The government should prioritize expanding its recent sales tax increase or risk an eventual collapse of sovereign bonds, former Finance Ministry official Eisuke Sakakibara said.
A failure to raise the consumption levy “could trigger massive dumping” of the nation’s debt, Sakakibara said in an interview in Tokyo last week. “We must not derail from boosting the levy to 10 percent. The bond market’s collapse would be more dire than a tax increase.”
Prime Minister Shinzo Abe has indicated he will decide by the end of this year whether to go ahead with the sales tax increase to 10 percent in 2015, weighing the economic fallout of the 3-percentage-point gain to 8 percent this month. Gross domestic product may contract an annualized 3.3 percent in the second quarter, the sharpest drop since the first three months of 2011, according to a Bloomberg News poll of economists.
“Ten percent is still not enough” and Japan may have to eventually increase it toward 20 percent, in line with other developed nations, said Sakakibara, who is now a professor at Aoyama Gakuin University in Tokyo. “If we increase spending, we need to radically boost revenue.”
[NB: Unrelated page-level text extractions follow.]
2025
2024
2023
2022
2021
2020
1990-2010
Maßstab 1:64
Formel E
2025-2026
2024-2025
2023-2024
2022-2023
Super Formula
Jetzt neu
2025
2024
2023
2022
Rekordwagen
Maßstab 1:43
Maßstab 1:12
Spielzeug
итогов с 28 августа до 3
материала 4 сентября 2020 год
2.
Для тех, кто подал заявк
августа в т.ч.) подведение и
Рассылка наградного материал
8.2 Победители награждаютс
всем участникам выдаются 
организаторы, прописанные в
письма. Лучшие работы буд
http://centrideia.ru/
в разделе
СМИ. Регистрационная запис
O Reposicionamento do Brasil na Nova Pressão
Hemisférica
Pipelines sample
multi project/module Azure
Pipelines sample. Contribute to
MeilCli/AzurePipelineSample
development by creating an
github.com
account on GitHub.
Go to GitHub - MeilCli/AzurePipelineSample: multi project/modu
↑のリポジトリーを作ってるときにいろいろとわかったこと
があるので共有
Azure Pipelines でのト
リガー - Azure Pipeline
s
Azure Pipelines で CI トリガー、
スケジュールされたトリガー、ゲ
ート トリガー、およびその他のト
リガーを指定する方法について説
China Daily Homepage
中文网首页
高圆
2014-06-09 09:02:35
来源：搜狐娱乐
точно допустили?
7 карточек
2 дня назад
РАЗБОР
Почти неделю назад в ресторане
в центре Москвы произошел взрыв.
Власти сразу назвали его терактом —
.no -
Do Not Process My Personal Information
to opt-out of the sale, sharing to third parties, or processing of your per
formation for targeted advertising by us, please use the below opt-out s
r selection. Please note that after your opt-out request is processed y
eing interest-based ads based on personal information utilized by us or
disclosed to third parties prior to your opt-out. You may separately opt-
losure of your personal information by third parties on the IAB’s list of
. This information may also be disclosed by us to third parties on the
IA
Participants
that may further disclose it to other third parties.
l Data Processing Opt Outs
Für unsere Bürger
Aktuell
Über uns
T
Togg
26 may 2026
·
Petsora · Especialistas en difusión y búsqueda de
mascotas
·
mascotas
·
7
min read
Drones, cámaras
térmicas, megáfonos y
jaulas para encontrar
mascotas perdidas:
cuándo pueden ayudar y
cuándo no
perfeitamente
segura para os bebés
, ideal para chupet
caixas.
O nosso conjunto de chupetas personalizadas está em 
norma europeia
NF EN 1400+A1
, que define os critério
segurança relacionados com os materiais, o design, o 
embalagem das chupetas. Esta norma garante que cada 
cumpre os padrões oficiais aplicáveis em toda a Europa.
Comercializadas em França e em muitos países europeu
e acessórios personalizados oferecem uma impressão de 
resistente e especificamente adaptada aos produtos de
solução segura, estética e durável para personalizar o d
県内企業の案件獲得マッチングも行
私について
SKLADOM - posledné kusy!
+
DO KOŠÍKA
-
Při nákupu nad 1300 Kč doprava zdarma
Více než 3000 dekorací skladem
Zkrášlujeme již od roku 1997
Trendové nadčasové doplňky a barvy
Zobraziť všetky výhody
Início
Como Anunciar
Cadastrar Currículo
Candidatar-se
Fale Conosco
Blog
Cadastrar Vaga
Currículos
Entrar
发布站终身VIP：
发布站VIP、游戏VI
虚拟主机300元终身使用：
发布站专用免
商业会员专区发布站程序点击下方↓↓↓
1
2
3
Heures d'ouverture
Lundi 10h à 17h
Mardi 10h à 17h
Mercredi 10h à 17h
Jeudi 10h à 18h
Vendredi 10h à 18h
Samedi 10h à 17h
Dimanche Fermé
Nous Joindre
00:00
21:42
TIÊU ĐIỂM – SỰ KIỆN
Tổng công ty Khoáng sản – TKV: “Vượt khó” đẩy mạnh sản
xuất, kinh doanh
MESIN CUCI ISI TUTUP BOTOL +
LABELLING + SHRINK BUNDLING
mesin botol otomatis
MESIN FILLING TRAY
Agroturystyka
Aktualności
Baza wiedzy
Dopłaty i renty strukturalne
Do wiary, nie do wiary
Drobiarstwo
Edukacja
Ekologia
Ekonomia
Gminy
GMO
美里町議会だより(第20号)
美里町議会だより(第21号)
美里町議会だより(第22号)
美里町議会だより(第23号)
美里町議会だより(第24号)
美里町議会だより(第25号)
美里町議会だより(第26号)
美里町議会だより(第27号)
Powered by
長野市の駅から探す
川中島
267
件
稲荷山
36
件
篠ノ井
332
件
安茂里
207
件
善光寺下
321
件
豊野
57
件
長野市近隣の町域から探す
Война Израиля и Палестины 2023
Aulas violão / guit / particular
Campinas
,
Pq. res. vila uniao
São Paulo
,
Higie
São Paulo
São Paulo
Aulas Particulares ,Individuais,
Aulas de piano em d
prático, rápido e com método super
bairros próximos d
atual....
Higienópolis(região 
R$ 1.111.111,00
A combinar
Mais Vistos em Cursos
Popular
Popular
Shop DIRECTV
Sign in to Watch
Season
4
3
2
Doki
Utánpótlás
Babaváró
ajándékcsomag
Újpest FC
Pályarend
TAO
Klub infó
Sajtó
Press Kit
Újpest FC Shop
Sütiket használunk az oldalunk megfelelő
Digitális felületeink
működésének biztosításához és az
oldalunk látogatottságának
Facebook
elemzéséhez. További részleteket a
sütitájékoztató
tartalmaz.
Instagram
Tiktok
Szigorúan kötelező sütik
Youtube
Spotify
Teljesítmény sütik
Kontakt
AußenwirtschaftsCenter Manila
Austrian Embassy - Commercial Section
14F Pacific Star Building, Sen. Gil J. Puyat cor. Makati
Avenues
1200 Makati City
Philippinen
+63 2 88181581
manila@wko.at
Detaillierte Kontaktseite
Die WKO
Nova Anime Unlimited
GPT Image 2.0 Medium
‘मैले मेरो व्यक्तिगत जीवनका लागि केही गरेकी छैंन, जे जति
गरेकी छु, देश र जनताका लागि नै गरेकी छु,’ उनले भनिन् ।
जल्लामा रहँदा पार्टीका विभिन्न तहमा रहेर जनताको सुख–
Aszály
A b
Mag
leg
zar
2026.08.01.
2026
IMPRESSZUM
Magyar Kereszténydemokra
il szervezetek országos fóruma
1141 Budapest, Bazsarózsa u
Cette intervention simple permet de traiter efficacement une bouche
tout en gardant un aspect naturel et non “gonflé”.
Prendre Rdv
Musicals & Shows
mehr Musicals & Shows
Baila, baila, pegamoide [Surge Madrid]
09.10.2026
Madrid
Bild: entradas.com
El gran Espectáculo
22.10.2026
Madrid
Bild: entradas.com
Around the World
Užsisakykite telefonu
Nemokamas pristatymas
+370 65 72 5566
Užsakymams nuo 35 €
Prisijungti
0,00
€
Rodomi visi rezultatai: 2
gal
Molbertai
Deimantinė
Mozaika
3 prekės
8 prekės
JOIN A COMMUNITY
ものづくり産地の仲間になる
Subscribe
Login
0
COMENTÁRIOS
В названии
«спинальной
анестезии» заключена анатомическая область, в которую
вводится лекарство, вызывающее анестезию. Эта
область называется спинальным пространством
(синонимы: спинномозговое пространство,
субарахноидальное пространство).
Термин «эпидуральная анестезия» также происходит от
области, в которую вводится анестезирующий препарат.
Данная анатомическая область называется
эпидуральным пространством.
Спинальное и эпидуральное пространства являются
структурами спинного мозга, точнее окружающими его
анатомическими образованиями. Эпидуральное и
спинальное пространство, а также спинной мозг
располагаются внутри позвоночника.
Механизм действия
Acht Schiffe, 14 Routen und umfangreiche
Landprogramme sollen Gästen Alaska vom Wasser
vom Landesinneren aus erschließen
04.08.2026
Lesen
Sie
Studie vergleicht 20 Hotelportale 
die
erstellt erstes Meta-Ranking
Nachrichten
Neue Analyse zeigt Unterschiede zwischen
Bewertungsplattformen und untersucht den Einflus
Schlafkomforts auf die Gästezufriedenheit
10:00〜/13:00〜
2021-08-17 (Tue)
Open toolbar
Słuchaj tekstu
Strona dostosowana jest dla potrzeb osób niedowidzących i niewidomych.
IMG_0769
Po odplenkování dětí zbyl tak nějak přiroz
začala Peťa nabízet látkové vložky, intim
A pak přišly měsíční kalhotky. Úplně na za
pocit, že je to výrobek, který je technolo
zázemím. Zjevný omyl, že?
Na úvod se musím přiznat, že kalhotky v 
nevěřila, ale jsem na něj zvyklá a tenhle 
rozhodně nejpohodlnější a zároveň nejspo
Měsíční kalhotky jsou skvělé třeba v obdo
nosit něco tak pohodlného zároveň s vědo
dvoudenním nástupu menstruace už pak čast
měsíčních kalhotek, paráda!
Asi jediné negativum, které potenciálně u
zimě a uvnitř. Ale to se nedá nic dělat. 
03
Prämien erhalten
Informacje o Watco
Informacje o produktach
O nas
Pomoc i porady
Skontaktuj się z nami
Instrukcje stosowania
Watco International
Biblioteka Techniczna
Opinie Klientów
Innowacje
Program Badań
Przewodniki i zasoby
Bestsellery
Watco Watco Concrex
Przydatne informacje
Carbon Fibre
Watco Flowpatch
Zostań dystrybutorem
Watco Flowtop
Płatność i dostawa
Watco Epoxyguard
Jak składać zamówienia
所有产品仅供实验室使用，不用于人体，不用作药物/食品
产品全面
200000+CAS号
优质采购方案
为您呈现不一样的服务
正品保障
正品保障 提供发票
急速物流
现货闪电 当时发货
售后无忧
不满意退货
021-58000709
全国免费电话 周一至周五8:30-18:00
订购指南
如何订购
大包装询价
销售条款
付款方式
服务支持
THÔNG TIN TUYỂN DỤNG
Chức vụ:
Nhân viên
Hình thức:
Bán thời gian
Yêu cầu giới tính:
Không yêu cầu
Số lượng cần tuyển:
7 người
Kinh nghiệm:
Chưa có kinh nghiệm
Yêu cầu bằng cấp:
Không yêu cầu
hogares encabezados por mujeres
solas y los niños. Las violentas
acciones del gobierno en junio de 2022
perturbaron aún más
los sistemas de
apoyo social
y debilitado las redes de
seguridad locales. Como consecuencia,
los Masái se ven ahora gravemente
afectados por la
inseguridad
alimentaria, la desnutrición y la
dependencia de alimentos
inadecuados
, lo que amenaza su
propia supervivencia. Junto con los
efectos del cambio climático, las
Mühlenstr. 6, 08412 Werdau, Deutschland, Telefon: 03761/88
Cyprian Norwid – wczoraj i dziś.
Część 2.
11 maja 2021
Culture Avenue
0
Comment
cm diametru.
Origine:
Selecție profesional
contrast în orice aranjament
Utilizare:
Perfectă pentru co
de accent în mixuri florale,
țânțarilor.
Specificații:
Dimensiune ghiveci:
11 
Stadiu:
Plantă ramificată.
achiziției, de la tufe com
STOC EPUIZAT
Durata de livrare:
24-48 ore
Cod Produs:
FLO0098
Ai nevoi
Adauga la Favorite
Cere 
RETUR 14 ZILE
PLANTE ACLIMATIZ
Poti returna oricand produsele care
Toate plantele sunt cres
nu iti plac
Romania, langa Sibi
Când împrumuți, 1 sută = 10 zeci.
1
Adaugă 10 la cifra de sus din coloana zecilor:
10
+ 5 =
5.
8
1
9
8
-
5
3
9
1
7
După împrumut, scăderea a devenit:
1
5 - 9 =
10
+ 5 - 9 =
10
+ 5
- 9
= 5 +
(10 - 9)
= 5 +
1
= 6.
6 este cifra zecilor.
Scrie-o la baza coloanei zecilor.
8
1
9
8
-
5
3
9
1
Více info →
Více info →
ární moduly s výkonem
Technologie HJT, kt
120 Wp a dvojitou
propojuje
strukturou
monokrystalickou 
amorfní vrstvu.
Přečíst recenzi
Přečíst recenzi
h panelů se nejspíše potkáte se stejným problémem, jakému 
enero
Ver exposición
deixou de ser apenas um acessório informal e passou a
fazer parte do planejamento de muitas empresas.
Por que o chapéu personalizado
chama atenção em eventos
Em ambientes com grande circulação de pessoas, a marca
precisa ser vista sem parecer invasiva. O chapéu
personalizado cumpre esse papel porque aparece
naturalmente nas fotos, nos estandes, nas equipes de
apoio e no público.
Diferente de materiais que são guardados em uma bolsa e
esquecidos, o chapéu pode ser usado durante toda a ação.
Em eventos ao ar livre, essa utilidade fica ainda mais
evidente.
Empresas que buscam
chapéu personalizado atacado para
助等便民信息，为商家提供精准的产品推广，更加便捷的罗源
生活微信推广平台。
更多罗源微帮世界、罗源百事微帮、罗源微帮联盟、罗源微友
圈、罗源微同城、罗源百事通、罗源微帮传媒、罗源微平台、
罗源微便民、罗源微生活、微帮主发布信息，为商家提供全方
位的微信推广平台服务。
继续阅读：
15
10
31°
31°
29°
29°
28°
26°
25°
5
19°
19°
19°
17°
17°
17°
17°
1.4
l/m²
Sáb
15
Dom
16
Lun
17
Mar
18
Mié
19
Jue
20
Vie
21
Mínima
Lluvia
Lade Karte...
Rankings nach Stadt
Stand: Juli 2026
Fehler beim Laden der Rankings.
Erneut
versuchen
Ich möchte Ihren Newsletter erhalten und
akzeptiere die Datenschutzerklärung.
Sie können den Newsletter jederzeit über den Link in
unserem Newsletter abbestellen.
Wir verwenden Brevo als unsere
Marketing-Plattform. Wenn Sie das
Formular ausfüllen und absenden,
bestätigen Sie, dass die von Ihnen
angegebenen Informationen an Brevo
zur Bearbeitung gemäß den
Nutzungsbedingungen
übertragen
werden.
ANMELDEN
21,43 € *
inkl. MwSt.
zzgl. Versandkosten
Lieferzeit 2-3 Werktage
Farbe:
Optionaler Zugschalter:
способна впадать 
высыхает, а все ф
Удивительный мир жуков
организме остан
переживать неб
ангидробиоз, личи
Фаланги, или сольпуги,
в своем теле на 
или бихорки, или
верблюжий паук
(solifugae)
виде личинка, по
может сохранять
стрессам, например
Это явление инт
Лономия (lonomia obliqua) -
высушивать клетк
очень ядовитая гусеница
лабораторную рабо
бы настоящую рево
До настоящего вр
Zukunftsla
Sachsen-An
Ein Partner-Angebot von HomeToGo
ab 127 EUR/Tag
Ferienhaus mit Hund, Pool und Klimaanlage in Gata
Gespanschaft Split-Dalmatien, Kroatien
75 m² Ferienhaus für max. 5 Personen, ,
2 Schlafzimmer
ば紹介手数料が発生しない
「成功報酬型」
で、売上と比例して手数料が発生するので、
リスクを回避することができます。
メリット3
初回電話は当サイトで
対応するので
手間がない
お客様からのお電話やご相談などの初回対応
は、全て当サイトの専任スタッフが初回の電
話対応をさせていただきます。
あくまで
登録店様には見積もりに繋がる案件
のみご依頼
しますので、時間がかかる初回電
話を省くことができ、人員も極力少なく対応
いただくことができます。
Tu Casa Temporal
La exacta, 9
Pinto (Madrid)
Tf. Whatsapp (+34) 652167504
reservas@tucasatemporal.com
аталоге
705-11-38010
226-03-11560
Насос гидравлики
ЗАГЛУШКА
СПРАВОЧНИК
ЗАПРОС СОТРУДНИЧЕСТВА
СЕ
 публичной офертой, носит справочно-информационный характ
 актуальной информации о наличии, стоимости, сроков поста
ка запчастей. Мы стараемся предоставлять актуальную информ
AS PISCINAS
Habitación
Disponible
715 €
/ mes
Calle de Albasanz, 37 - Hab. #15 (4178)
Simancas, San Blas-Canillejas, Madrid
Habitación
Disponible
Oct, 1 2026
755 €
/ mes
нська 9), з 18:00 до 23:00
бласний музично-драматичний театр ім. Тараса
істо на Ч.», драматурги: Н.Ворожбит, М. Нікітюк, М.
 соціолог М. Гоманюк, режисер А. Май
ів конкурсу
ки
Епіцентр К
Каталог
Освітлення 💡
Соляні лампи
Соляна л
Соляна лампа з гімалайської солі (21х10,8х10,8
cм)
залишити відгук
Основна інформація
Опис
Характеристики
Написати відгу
Economy minister Akira Amari said earlier this month the decision to hike the levy to 10 percent will not be easy. Sixty percent of respondents in a survey by Nikkei newspaper and TV Tokyo oppose the move, while 32 percent support it.
Domestic investors hold more than 90 percent of the government’s debt, which means the country is relying on the world’s fastest-aging population for financing. A quarter of Japanese will be over 65 years old by the end of 2014. That’s the highest ratio globally, according to U.S. census bureau figures compiled by Bloomberg.